The medical findings of the adult population cannot be directly extrapolated to pediatrics due to the latter’s singularity at different levels. Infants present pharmacokinetic and pharmacodynamic differential features affecting drug management that must be considered and studied in detail: absorption differences (gastric pH variations, digestive emptying, absorption surface, quality of gut flora, muscle flow and its proportion, corneal and epidermal thickness); distribution differences (body composition, with more water and less fatty and muscular tissue that alters the management of hydrophobic/hydrophilic substances and the fraction of free drug, less restrictive hematoencephalic barrier that predisposes to neurotoxicity); differences in drug metabolism (variable maturity of important enzymatic complexes as CYP450); differences in excretion (lower kidney mass/blood flow, lower glomerular filtration, and alterations in tubule secretion) [7,8,9,10,11,12,13,14,15]. So, it becomes greatly important to perform pharmacogenetic studies in children, and particularly in infants, as the rules of the game change and we need to understand the different genes and SNPs that will be of relevance here differently than in adults.
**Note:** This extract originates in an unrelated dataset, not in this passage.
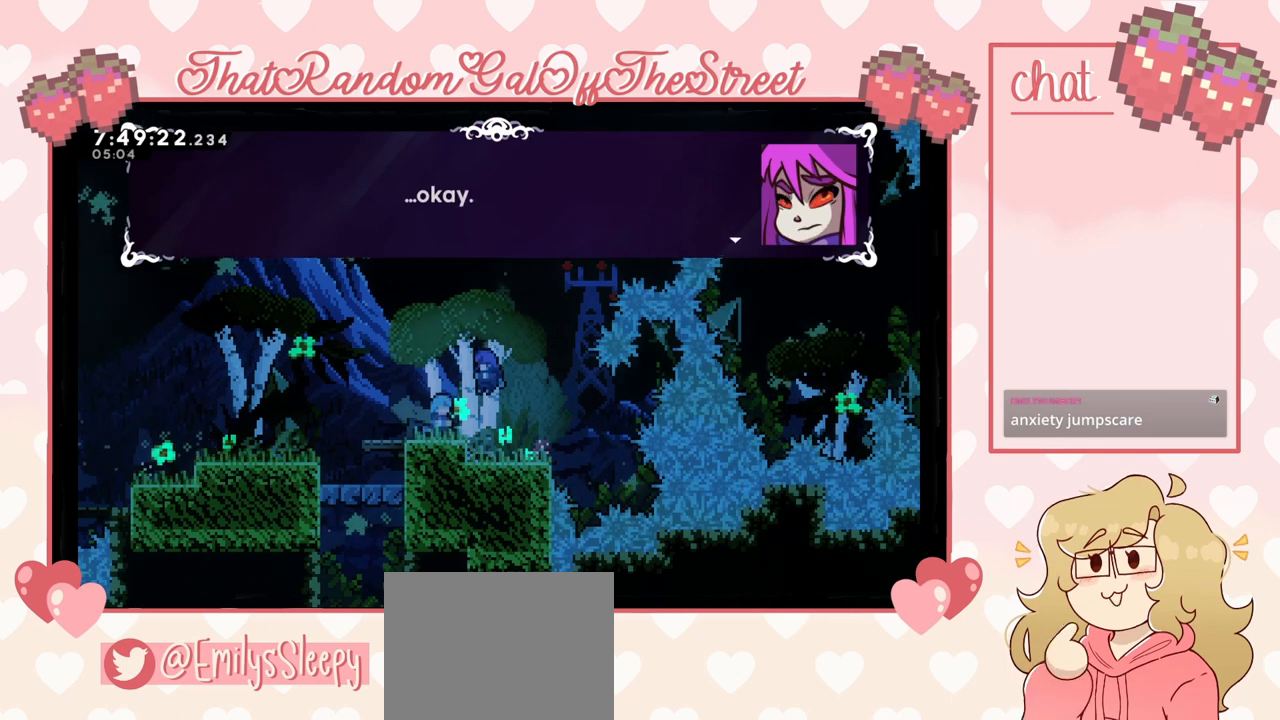
{"buttons": [], "left_stick": "center", "right_stick": "center", "events": []}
In order to understand their relationship and maximize treatment efficacy while minimizing toxicity and long-term sequelae in this population, we evaluated potential associations between single nucleotide polymorphisms located in pharmacogenes and response to chemotherapeutic drugs in a cohort of 64 infants under 18 months of age.

2. Materials and Methods

2.1. Study Design

Ambispective observational study of correlation between genetic variants and clinical parameters in patients up to 18 months-old, diagnosed with oncological disease and having received or receiving chemotherapy at Hospital Universitario y Politécnico La Fe (Valencia, Spain). Retrospective recruitment comprises biobanked samples from January 2007 to September 2016, and prospective recruitment from October 2016 to August 2019. Clinical and analytical data (neoplasm, chemotherapy and other drugs, hematological support, clinical and analytical toxicity, epidemiological and diagnostic data, survival) from all the genotyped patients were available in the electronic or paper medical records (Figure 1). Data were abstracted from patients’ medical records by two independent pediatric oncologists.

Before genetic analysis, informed consent was obtained for each patient. Ethical approval was obtained from the Comité de Ética de Investigación Clínica del Hospital Universitario y Politécnico La Fe de Valencia, on 7 September 2016.

2.2. Clinical Parameters

2.2.1. Drugs and Therapeutic Schemes

Protocols employed, chemotherapy administered in each cycle, and their doses are cited. Both the absolute and relative to body surface or weight doses were annotated (recommended based on age and protocol). Doses from each cycle were registered (Supplementary Materials, Table S1). If there was a difference between theoretical (according to protocol) and actually administered doses, this was marked in blue (Table S1) if it was due to treatment toxicity in previous cycles.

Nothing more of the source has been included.